My life has pretty much involved mountains; this I know, but here is what I also know – I will deal with valleys in my life. They may not involve losing a loved one at a young age, a murder, or a Viet Nam, but a tough phase will come, they do for all of us. However, I am blessed to understand the lessons from those who have lived before me and successfully dealt with serious valleys in life, and it is this understanding that I want to share you. If you are dealing with tragedy, loss or simply going through a tough time in your life, I don’t want to pretend to understand your situation or assume there is a one-size fits all answer, but please know that there can be joy after tragedy, and good times after bad times. It may not be tomorrow, next week, or next year, but life awaits on the other side. It doesn’t mean there won’t be tough years ongoing, but hang in and stay strong, better days will come.
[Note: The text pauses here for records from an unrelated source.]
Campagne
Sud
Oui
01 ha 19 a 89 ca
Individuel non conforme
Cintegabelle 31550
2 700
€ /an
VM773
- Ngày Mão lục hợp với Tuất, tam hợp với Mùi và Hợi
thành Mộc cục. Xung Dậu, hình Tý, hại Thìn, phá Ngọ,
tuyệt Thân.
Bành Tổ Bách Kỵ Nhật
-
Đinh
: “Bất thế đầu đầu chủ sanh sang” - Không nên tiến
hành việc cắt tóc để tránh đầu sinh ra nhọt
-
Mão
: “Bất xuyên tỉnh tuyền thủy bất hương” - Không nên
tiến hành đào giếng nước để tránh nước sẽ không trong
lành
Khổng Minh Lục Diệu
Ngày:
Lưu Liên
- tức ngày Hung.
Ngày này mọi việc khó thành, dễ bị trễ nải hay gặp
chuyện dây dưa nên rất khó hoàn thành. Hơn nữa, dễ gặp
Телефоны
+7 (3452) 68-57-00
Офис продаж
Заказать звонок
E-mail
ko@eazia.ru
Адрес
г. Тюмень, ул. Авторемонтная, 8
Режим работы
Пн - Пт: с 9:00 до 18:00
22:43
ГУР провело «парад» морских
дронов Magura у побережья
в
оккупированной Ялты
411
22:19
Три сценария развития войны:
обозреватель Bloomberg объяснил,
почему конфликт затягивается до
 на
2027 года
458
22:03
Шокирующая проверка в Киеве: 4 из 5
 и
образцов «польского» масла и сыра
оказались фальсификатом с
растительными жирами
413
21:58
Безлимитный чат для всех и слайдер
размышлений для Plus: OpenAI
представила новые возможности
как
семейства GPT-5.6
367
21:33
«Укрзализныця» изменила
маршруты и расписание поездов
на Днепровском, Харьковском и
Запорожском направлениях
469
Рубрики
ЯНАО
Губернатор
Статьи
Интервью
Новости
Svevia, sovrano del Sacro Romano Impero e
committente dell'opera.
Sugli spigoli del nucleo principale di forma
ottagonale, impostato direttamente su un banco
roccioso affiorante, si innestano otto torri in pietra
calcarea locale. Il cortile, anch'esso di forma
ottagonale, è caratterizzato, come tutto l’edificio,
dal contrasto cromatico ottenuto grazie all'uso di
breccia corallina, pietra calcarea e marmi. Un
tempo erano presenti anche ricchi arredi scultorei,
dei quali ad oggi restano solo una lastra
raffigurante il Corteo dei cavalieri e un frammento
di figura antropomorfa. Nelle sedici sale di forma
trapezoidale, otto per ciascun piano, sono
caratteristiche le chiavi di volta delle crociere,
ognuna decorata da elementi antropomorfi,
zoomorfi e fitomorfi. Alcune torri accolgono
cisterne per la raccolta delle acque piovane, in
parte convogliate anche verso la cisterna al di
Weeping may endure for a night, but joy comes in the morning. Joy ultimately came for my family. My brother and I certainly gave Mom her fair share of wrinkles and we deserved our fair share of spankings and discipline I am sure. However, our years on this earth have been part of the “better days” that laid ahead for our Mom, and without a doubt, good days they have been.
We don’t always know why tragedy or hard times occur. Only God holds that knowledge and he only lets us know what He needs us to know, but He does fully promise to hold our hand throughout our journey. If you are going through a time of darkness right now, I encourage you to stay strong and remain faithful, and I pray there will be good days ahead for you and your family.